● **Excerpt**:

October 09, 2005

Why Mahatma missed the Nobel?

Why did Mahatma Gandhi never win the Noble Peace Prize?

It is a question people are again asking as the Norwegian committee has just announced the prize winner this year -the International Atomic Energy agency and its chief Mohammed ElBaradei. Gandhi's omission has been widely criticised to the extent that later members of the Nobel committee publicly regretted it.

When the Dalai Lama was awarded the prize in 1989, the chairman of the committee said that this was "in part a tribute to the memory of Mahatma Gandhi". Gandhi, revered as the Father of the nation in India, was nominated for the prize in 1937, 1938, 1939, 1947 and, finally, a few days before he was murdered in January 1948, notes Øyvind Tønnesson, a former Nobel E-Museum Peace editor. Information about the nominations, investigations and opinions concerning the coveted award is kept secret for 50 years and no records are available in public domain that could throw light on the matter.

● **Work instruction a**:
Answer these questions using the piece on Gandhi and the Nobel Prize:
(i) Who received the prize in the year the piece was written?
(ii) In what year was the Dalai Lama awarded the prize?
(iii) For how many years is information about the nominations kept secret?

Stored data
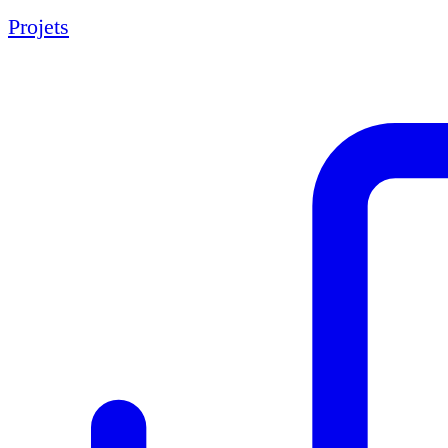
Projets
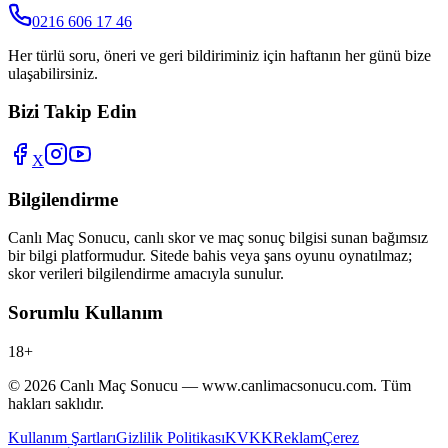
0216 606 17 46
Her türlü soru, öneri ve geri bildiriminiz için haftanın her günü bize
ulaşabilirsiniz.
Bizi Takip Edin
X
Bilgilendirme
Canlı Maç Sonucu
, canlı skor ve maç sonuç bilgisi sunan bağımsız
bir bilgi platformudur. Sitede bahis veya şans oyunu oynatılmaz;
skor verileri bilgilendirme amacıyla sunulur.
Sorumlu Kullanım
18+
©
2026
Canlı Maç Sonucu
—
www.canlimacsonucu.com
. Tüm
hakları saklıdır.
Kullanım Şartları
Gizlilik Politikası
KVKK
Reklam
Çerez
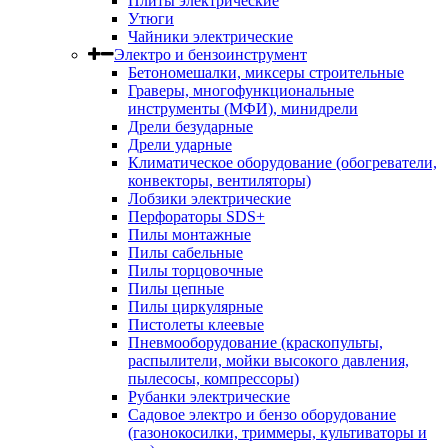
Плиты электрические
Утюги
Чайники электрические
Электро и бензоинструмент
Бетономешалки, миксеры строительные
Граверы, многофункциональные
инструменты (МФИ), минидрели
Дрели безударные
Дрели ударные
Климатическое оборудование (обогреватели,
конвекторы, вентиляторы)
Лобзики электрические
Перфораторы SDS+
Пилы монтажные
Пилы сабельные
Пилы торцовочные
Пилы цепные
Пилы циркулярные
Пистолеты клеевые
Пневмооборудование (краскопульты,
распылители, мойки высокого давления,
пылесосы, компрессоры)
Рубанки электрические
Садовое электро и бензо оборудование
(газонокосилки, триммеры, культиваторы и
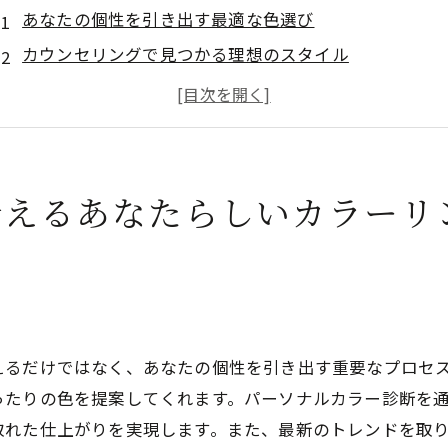
あなたの個性を引き出す最適な色選び
カウンセリングで見つかる理想のスタイル
髪質に合わせたプロフェッショナルな提案
季節ごとのトレンドカラーを取り入れるポイント
カラーリング後のケアで美しさを持続させる方法
横須賀市の美容室で叶える唯一無二のヘアスタイル
叶えるあなたらしいカラーリ
最新トレンドを取り入れた美容室のカラーリング技術
トレンドカラーの魅力を引き出すプロの技術
実践！最新技術で叶えるオシャレなヘアカラー
美容室で体験する新しい色の可能性
えるだけではなく、あなたの個性を引き出す重要なプロセ
トレンドを超えた自分だけのカラーリング
ったりの色を提案してくれます。パーソナルカラー診断を
サロンでの最新技術を活かしたケア提案
取れた仕上がりを実現します。また、最新のトレンドを取
横須賀市の美容室で見つける最先端のカラー選択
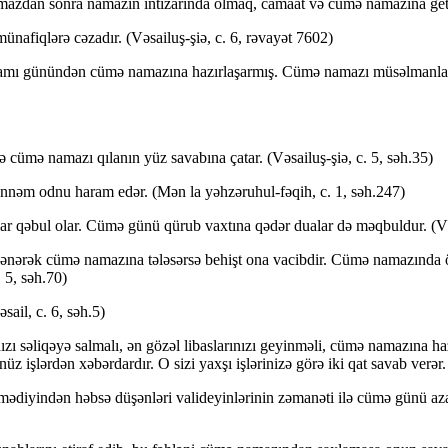
mazdan sonra namazın intizarında olmaq, camaat və cümə namazına getm
iqlərə cəzadır. (Vəsailuş-şiə, c. 6, rəvayət 7602)
amı günündən cümə namazına hazırlaşarmış. Cümə namazı müsəlmanlar ü
 cümə namazı qılanın yüz savabına çatar. (Vəsailuş-şiə, c. 5, səh.35)
nəm odnu haram edər. (Mən la yəhzəruhul-fəqih, c. 1, səh.247)
r qəbul olar. Cümə günü qürub vaxtına qədər dualar də məqbuldur. (Vəs
ənərək cümə namazına tələsərsə behişt ona vacibdir. Cümə namazında 
. 5, səh.70)
ail, c. 6, səh.5)
nızı səliqəyə salmalı, ən gözəl libaslarınızı geyinməli, cümə namazına 
üz işlərdən xəbərdardır. O sizi yaxşı işlərinizə görə iki qat savab verər. 
mədiyindən həbsə düşənləri valideyinlərinin zəmanəti ilə cümə günü aza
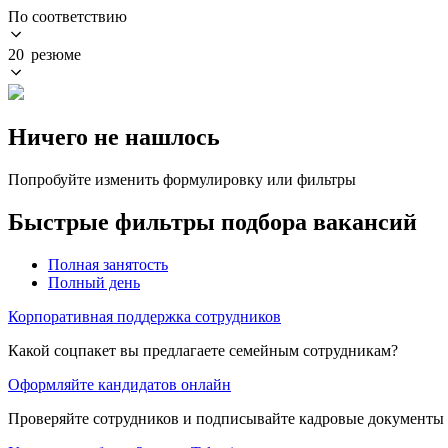
По соответствию
20 резюме
Ничего не нашлось
Попробуйте изменить формулировку или фильтры
Быстрые фильтры подбора вакансий
Полная занятость
Полный день
Корпоративная поддержка сотрудников
Какой соцпакет вы предлагаете семейным сотрудникам?
Оформляйте кандидатов онлайн
Проверяйте сотрудников и подписывайте кадровые документы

● **Work instruction b**:
Arrange the stretch of the entries from the line containing "あなたの個性を引き出す最適な色選び" through the line containing "ったりの色を提案してくれます。パーソナルカラー診断を" as a Markdown table with columns Row and Line. Number the rows from 1 and leave out any blank lines.

● **Written response a**:
(i) The International Atomic Energy Agency and its chief, Mohammed ElBaradei
(ii) 1989
(iii) 50 years

● **Written response b**:
| Row | Line |
|---|---|
| 1 | あなたの個性を引き出す最適な色選び |
| 2 | カウンセリングで見つかる理想のスタイル |
| 3 | 髪質に合わせたプロフェッショナルな提案 |
| 4 | 季節ごとのトレンドカラーを取り入れるポイント |
| 5 | カラーリング後のケアで美しさを持続させる方法 |
| 6 | 横須賀市の美容室で叶える唯一無二のヘアスタイル |
| 7 | 叶えるあなたらしいカラーリ |
| 8 | 最新トレンドを取り入れた美容室のカラーリング技術 |
| 9 | トレンドカラーの魅力を引き出すプロの技術 |
| 10 | 実践！最新技術で叶えるオシャレなヘアカラー |
| 11 | 美容室で体験する新しい色の可能性 |
| 12 | えるだけではなく、あなたの個性を引き出す重要なプロセ |
| 13 | トレンドを超えた自分だけのカラーリング |
| 14 | ったりの色を提案してくれます。パーソナルカラー診断を |